Warszawska prokuratura umorzyła śledztwo w sprawie "zaboru w celu przywłaszczenia" po katastrofie smoleńskiej złotej obrączki i zegarka Tomasza Merty oraz złotego sygnetu Wojciecha Seweryna. Według prokuratury nie można uznać, że zostały one skradzione.
- Postępowanie umorzono 9 maja wobec braku danych dostatecznie uzasadniających podejrzenie popełniania czynu zabronionego - poinformował w poniedziałek rzecznik Prokuratury Okręgowej w Warszawie Dariusz Ślepokura.
W komunikacie prasowym Ślepokura podkreślił, że w ramach śledztwa m.in. przesłuchano w charakterze świadków żołnierzy Żandarmerii Wojskowej, którzy uczestniczyli w czynnościach związanych z oględzinami miejsca katastrofy, a także pracowników Ambasady RP w Moskwie i Ministerstwa Spraw Zagranicznych.
Nie ma dowodów na kradzież
- Zebrane w toku śledztwa dowody nie pozwoliły zarazem na uznanie, że rzeczy należące do Tomasza Merty w postaci m.in. złotej obrączki i zegarka, a także złoty sygnet Wojciecha Seweryna zostały skradzione - dodał Ślepokura.
Według niego w odniesieniu do rzeczy Merty niewątpliwym jest, że po katastrofie stwierdzono obecność obrączki, która wraz z portfelem została przekazana do ambasady w Moskwie. - Co do sygnetu Seweryna nie uzyskano żadnych dowodów, które wskazywałyby, że sygnet ten został odnaleziony po zaistniałym zdarzeniu - podkreślił Ślepokura.
Decyzja o umorzeniu śledztwa nie jest prawomocna. Osobom najbliższym przysługuje zażalenie na tę decyzję.
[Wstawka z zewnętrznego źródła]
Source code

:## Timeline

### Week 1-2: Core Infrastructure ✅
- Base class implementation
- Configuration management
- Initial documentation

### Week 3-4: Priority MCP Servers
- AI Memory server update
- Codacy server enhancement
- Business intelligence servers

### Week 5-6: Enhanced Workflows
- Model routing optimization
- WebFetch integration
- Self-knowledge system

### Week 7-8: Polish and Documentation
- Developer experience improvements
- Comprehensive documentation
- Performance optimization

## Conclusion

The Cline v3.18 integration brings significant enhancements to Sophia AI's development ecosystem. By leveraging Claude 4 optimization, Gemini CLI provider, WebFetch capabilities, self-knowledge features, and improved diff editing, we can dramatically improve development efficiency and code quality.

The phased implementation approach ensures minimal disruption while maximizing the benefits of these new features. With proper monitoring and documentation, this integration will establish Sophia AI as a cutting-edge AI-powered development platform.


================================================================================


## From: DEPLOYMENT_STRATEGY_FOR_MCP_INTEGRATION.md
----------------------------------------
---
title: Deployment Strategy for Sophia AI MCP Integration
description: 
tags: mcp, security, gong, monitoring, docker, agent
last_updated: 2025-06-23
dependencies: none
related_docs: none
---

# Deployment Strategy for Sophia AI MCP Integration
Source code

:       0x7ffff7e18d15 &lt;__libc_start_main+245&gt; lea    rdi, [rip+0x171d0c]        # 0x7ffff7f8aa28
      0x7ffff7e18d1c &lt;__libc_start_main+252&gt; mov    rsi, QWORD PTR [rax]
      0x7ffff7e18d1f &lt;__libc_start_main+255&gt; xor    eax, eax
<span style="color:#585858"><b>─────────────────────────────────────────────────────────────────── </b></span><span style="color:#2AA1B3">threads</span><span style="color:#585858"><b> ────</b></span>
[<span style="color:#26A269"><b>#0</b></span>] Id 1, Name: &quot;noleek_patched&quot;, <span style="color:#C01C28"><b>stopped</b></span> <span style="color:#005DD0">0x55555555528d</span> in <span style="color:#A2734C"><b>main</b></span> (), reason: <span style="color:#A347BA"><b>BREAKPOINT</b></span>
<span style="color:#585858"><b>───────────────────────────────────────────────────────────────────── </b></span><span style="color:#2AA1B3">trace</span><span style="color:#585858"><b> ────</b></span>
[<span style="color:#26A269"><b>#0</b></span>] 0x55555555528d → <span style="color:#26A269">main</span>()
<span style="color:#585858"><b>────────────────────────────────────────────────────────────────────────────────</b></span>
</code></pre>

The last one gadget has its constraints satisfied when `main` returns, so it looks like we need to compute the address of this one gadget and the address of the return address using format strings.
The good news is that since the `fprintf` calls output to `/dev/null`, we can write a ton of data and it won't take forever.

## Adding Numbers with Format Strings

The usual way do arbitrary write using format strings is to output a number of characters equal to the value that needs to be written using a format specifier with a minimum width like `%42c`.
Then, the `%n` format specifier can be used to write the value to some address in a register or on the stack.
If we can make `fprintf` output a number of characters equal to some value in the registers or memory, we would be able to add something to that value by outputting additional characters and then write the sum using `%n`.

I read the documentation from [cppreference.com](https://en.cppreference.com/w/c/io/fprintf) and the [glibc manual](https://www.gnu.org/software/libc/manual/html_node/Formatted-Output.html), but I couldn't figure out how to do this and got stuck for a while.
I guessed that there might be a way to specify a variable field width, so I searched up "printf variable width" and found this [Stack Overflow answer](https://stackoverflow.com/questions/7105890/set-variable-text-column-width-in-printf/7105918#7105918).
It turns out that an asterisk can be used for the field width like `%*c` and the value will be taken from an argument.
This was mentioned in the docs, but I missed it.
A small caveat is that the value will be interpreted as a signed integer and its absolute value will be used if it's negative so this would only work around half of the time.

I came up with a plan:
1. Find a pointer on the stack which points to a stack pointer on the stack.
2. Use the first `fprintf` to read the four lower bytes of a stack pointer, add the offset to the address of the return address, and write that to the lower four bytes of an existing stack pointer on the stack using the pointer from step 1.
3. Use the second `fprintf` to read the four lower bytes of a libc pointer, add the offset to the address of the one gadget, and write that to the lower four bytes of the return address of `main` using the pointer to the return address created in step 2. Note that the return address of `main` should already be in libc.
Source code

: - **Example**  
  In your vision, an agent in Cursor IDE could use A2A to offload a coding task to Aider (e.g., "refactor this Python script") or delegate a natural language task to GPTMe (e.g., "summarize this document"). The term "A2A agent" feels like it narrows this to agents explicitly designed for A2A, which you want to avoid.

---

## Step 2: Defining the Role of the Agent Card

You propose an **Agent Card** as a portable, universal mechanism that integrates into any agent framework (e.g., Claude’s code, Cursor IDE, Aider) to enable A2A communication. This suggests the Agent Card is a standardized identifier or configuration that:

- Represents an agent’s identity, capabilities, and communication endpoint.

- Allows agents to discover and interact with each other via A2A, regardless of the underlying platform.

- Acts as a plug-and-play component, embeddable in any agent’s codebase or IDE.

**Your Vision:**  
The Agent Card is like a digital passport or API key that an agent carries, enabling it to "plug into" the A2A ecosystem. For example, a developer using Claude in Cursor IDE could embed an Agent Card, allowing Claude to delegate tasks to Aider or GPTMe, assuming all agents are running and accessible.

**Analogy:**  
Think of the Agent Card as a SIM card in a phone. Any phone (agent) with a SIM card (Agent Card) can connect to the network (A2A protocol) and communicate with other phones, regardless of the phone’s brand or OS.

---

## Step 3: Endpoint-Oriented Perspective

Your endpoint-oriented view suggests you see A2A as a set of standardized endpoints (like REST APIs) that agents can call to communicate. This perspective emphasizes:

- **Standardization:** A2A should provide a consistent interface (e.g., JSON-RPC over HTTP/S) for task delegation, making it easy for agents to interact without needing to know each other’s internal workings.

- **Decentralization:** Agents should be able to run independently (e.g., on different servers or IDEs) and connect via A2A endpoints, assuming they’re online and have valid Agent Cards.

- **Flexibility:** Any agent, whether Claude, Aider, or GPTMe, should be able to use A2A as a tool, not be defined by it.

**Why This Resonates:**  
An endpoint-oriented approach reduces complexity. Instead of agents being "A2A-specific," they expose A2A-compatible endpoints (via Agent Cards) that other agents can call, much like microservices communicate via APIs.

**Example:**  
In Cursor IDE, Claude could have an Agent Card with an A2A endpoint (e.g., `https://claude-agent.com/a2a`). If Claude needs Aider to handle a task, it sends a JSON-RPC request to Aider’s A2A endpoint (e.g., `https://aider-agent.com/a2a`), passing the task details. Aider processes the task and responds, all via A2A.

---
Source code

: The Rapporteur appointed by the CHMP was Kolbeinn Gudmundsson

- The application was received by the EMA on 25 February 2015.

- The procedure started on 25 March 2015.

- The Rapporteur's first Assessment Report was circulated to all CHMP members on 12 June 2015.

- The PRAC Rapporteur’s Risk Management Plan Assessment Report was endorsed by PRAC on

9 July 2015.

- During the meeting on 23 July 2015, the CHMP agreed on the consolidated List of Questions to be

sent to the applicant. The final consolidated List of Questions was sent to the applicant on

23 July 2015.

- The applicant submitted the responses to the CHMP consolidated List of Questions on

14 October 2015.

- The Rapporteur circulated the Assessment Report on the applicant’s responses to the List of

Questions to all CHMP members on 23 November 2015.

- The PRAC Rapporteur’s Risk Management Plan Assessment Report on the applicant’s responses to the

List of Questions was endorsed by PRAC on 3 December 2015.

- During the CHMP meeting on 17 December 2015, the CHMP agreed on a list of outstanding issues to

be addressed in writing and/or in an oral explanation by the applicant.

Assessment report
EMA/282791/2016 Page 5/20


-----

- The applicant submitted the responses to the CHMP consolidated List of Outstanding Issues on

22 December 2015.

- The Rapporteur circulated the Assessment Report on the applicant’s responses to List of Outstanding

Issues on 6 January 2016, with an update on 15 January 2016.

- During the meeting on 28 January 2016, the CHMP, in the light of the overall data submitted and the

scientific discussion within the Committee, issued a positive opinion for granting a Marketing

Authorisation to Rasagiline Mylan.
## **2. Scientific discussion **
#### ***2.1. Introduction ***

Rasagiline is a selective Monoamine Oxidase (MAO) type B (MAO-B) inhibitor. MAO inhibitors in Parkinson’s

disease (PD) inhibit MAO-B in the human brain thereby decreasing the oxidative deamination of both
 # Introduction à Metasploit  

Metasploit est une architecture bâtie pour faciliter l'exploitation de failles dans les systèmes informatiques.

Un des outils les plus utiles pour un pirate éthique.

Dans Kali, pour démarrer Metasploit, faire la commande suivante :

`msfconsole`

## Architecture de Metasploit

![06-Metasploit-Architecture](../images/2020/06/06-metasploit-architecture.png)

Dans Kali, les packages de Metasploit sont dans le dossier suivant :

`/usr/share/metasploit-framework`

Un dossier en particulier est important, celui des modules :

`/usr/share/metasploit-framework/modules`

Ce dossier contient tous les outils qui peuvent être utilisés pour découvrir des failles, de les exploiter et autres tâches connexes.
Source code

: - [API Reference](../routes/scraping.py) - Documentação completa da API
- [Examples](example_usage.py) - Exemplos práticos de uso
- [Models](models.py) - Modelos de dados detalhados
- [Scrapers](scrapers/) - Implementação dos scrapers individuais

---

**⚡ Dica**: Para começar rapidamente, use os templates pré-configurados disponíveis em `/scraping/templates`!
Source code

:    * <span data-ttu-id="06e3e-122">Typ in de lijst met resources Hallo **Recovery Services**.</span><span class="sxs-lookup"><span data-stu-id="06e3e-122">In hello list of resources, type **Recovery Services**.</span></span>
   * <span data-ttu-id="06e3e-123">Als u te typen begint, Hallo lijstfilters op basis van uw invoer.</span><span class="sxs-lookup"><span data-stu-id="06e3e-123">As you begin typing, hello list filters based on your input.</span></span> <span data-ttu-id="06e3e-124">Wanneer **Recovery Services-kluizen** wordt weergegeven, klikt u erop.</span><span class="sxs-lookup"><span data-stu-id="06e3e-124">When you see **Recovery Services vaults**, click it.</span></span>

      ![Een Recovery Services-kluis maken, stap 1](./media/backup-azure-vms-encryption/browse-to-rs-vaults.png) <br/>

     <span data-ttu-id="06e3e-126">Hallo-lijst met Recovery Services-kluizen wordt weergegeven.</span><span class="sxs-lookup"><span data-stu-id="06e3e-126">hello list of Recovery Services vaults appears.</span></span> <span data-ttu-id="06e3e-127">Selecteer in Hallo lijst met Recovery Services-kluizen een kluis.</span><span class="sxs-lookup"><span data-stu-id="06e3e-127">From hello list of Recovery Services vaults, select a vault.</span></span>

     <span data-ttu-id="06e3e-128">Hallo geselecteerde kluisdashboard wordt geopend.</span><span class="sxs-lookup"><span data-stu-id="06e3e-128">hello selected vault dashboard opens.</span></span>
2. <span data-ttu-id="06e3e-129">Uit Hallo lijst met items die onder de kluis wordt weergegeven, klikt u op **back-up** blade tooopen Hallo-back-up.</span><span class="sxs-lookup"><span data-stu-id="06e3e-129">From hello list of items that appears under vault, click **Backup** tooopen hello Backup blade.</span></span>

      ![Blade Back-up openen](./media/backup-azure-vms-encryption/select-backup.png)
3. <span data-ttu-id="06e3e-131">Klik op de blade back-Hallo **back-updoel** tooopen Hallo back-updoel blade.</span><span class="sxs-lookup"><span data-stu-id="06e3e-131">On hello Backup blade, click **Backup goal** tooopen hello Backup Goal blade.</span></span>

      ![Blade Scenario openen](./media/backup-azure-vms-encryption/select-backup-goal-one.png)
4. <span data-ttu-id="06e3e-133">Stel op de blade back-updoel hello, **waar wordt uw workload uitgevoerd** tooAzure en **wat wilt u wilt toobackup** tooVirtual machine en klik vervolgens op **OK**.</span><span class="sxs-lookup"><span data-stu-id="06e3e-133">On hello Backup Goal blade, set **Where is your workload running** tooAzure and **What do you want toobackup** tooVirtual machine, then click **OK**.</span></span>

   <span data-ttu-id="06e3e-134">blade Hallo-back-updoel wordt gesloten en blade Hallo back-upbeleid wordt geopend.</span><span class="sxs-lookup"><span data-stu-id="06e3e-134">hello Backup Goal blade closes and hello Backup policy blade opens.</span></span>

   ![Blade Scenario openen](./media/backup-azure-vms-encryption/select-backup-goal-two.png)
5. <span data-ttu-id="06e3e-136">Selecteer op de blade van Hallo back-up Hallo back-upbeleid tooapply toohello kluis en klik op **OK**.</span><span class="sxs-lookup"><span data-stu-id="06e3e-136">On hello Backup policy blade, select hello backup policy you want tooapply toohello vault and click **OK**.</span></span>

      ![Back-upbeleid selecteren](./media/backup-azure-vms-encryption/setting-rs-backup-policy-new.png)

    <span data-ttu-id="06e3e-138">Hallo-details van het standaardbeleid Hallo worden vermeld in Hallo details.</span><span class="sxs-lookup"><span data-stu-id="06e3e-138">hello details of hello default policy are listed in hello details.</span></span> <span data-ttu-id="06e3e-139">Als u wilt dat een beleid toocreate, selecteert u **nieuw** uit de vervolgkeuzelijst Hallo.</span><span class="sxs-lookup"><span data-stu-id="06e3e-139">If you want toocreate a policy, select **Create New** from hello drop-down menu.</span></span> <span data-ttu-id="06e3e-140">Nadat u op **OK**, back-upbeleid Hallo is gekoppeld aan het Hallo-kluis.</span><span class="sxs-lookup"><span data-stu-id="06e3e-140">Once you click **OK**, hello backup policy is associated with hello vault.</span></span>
Rzeczy miały iść do utylizacji?
W ramach tego postępowania umorzono też - wobec braku znamion czynu zabronionego - wątek dotyczący uszkodzenia dowodu osobistego Merty.
W toku postępowania ustalono, że przedmioty należące do Tomasza Merty zostały, po uprzednim umieszczeniu w worku foliowym, przekazane do MSZ za pośrednictwem ambasady w Moskwie. W ministerstwie po pobieżnej ocenie, że worek ten nie zawiera przedmiotów pamiątkowych, podjęto decyzję o ich utylizacji ze względu na zagrożenie sanitarno-epidemiologiczne.
- Nie zdawano sobie sprawy, że w środku mogą być dokumenty osób, które zginęły w katastrofie smoleńskiej - mówił w 2011 roku informator Polskiej Agencji Prasowej. Jednocześnie w 2011 roku PAP podała, że jeden z pracowników MSZ miał potwierdzić, że w worku przeznaczonym do utylizacji znajdował się również dowód osobisty Merty.
Sprawę uszkodzenia dowodu Merty opisał wtedy "Nasz Dziennik". Według gazety dowód wydany rodzinie miał wyraźne ślady nadpalenia.